2. Il ne peut y avoir ingérence d’une autorité publique dans l’exercice de ce droit que pour autant que cette ingérence est prévue par la loi et qu’elle constitue une mesure qui, dans une société démocratique, est nécessaire à la sécurité nationale, à la sûreté publique, au bienêtre économique du pays, à la défense de l’ordre et à la prévention des infractions pénales, à la protection de la santé ou de la morale, ou à la protection des droits et libertés d’autrui. »

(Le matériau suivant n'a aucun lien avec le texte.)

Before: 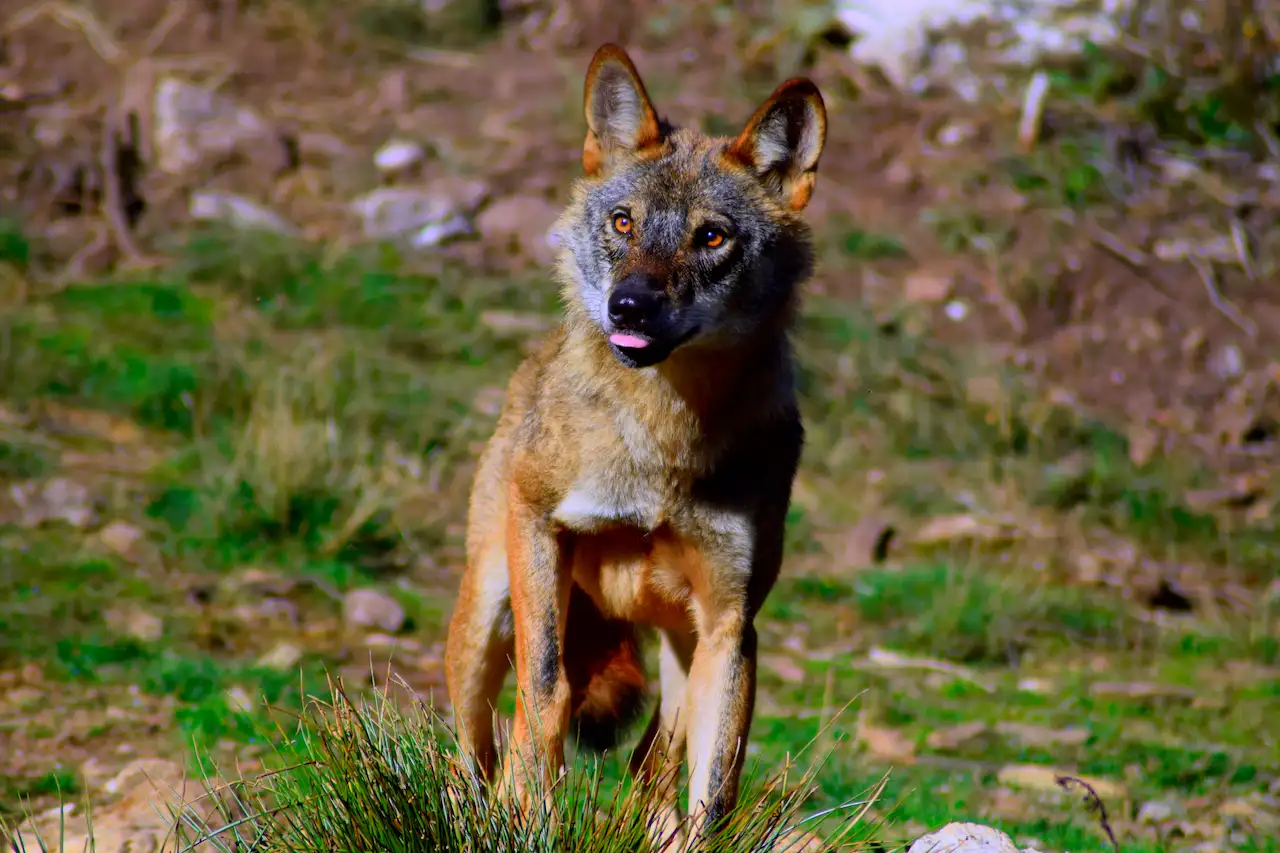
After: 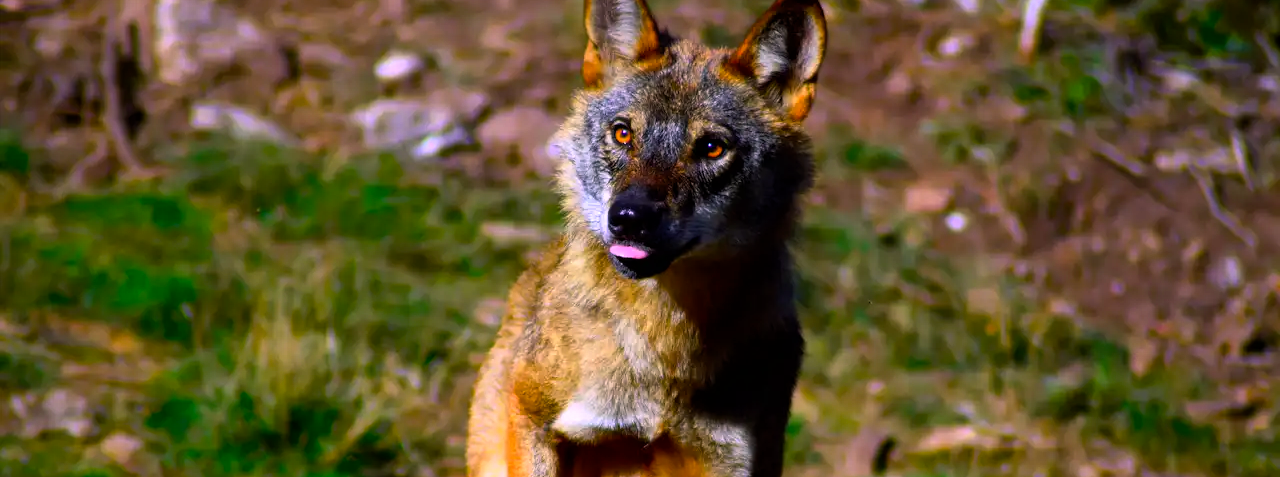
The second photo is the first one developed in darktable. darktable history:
color balance rgb: shadows lift › chroma 0.767%, shadows lift › hue 110.29°, highlights gain › chroma 0.982%, highlights gain › hue 28.1°, perceptual saturation grading › global saturation 30.253%, perceptual brilliance grading › global brilliance 14.519%, perceptual brilliance grading › shadows -35.599%, contrast 4.831%
color correction: highlights a* -0.217, highlights b* -0.08
crop and rotate: top 10.577%, bottom 33.446%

Le Gouvernement soutient à titre principal, que le requérant n’a pas épuisé les voies de recours internes au sens de l’article 35 § 1 de la Convention, dès lors qu’il n’a pas, avant de s’adresser à la Cour, saisi les juridictions internes sur le fondement des articles 702-1 et 703 du code de procédure pénale d’une demande en relèvement de la peine d’interdiction du territoire prononcée contre lui. Il se réfère à cet égard à la décision de la Cour du 15 novembre 2001 dans l’affaire Karagoz c. France (no 47531/99).

Ensuite, le Gouvernement souligne que le requérant a demandé, le 28 octobre 2004, à bénéficier des dispositions de l’article 86 de la loi du 26 novembre 2003 puis obtenu, par une décision du 20 janvier 2005, le relèvement de plein droit de la peine complémentaire d’interdiction temporaire du territoire français. Se référant à la décision Achour c. France du 10 novembre 2004 (no 67335/01, CEDH 2004-...), il en déduit que le requérant ne peut plus se dire victime de la violation de l’article 8 qu’il allègue et qu’en conséquence, cette partie de la requête est irrecevable en application des articles 34 et 35 § 4 de la Convention.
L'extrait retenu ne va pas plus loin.